In service of the art, Henry was happy to oblige.
“I thought the two-tone blue was rather pretty, but they thought it would detract from the ambience,” he said, squeezing as much of his native Staten Island into “ambience” as possible. And despite the newly red tug being unquestionably adorable, “it’ll be blue again once this thing is over,” he noted.
“I think he gets some guff from the tug guys,” Rubin said.Smithson was a high school graduate who was discharged from the Army because the military thought “continued service would ruin his creativity,” wrote Jack Flam, who edited Smithson’s collected writings. As simple as Smithson’s 1970 sketch for “Floating Island” was, realizing the artwork proved a massive undertaking that involved a team of landscape architects, a structural engineer, a barge yard, a tree contractor, a landscape contractor, a metal fabricator and Henry.
The team had to consult with the Hudson River Park Trust, the Central Park Conservancy, the New York City Department of Parks and Recreation and the U.S. Coast Guard.
Somehow, the project was realized for not much more than $200,000, according to Rubin.

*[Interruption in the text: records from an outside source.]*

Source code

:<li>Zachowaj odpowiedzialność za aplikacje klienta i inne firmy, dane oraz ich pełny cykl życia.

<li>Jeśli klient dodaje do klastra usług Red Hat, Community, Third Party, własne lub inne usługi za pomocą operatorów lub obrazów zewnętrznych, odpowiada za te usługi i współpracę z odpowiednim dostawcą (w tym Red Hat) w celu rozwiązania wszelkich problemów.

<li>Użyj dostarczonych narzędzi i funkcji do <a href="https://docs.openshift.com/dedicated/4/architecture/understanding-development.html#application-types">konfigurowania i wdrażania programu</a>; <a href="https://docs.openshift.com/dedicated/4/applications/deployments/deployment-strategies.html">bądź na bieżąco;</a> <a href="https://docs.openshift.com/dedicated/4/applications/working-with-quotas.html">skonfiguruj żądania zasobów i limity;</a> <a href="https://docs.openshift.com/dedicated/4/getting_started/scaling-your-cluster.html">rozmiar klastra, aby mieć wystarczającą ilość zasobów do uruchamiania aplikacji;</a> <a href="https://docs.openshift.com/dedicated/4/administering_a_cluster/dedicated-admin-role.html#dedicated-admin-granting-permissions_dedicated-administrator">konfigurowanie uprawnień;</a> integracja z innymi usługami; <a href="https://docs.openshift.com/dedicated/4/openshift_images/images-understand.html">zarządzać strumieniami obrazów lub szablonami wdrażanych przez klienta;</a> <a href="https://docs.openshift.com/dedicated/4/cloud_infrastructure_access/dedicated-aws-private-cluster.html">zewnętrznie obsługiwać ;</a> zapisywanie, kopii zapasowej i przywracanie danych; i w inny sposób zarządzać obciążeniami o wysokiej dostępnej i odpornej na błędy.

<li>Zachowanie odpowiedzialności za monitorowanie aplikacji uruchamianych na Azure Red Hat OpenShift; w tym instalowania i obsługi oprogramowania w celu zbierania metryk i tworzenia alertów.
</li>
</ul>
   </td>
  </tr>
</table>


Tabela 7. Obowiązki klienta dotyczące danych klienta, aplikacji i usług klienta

The “Island” itself is a carefully-designed hilly terrain. The landscape architects, Balmori Associates, extended Smithson’s instructions to use “trees common to N.Y. region” to all of the “Island’s” coverings.

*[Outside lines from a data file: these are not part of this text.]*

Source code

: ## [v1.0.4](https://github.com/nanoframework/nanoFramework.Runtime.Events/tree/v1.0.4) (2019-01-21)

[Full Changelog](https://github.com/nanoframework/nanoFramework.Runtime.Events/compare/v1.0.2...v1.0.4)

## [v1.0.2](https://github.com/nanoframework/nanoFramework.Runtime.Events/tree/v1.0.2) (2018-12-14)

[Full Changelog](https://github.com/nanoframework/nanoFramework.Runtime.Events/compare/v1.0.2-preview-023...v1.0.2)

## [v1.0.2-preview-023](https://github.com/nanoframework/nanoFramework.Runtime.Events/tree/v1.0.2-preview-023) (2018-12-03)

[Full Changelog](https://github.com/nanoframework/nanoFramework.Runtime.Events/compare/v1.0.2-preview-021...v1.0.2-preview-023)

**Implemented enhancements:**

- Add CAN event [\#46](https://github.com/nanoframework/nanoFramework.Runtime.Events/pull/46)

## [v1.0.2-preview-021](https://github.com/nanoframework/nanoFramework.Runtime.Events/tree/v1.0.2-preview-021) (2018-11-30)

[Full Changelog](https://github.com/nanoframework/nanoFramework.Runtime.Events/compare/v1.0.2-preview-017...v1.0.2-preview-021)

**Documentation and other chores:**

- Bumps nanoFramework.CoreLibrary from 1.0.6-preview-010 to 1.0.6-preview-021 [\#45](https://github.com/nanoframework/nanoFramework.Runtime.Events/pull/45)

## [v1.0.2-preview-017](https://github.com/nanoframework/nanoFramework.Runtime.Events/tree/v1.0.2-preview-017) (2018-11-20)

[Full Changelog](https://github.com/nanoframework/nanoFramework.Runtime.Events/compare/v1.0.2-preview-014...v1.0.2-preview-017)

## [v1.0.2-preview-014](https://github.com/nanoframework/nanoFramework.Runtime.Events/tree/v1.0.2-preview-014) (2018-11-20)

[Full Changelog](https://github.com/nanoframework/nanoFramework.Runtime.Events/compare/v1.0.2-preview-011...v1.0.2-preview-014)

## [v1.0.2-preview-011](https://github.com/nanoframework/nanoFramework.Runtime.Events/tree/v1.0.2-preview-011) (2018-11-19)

In addition to sod, there are seven kinds of bushes, including black chokeberry, vernal witch-hazel, possum haw and blueberry, plus two varieties of tall grasses: switch grass and silver feather. Ten trees -- maples, birch, beech, ash, oak and weeping willows -- give the “Island” vertical heft. Several 3-ton slabs of 450-million-year-old Manhattan schist from Central Park complete the work.
Unveiled in the Hudson River on Friday, about halfway between three new Richard Meier-designed condominium buildings on the New York side and the site of the 1804 Aaron Burr-Alexander Hamilton duel on the New Jersey side, the “Island” is 30 feet wide and 90 feet long.
As it moves through the water, its turns bear an unlikely swaying resemblance to a model’s hips as she walks down a runway.
By Saturday, the art set in Chelsea, Manhattan’s strip mall-cum-neighborhood of contemporary art galleries, was on the lookout, with staff and visitors scurrying back and forth from art-filled showrooms to Hudson-facing windows.
Save for mobility, Smithson’s “Island” seems more natural than any of the industrialized islands around Manhattan. The only trees that look a little distressed are the weeping willows, much like the anemic ones in Smithson’s drawing.
“The main issue was transplanting trees in September,” said Rubin, also an artist. “It’s stressful for them. And we were lucky during the three-week production period. There were no bad weather days, and Hurricane Ophelia missed us.”
The original plan was for “Island” to come as close to circumnavigating Manhattan as possible, but a few problems emerged. The U.N. didn’t want anything suspicious outside its headquarters on the East River while scores of world leaders were meeting inside. The U.S. Coast Guard closed the water space around the U.N.'s Secretariat building, forcing a change.
The “Island” could have navigated close to the Queens side of the East River, but its 45-foot-tall trees are 7 feet higher than a bridge that traverses Roosevelt Island. Similar logistical problems made it impossible for it to float down the Harlem River on Manhattan’s north side. Only on the last two days of the work’s existence, when the U.N. 59th General Assembly has ended, will the piece make its way up the East River toward Harlem.
Although “Island” may not travel the route that Smithson apparently intended, the Whitney and Minetta Brook have publicized more than a dozen places in New York and New Jersey from which people can see it. Most of the sites are parks, a reminder that Smithson’s vision is itself a mini-park, converted into an island, floating around another island.
“It’s this idea of displacement that he talks about a lot,” Rubin said. “There’s a lot of displacement in his work. On the ‘Island,’ we have the three rocks from Central Park. To take it a step further, the World Trade Center wasn’t there when he drew this in 1970.
“Then it came, and now it’s left us. It’s like time travel.”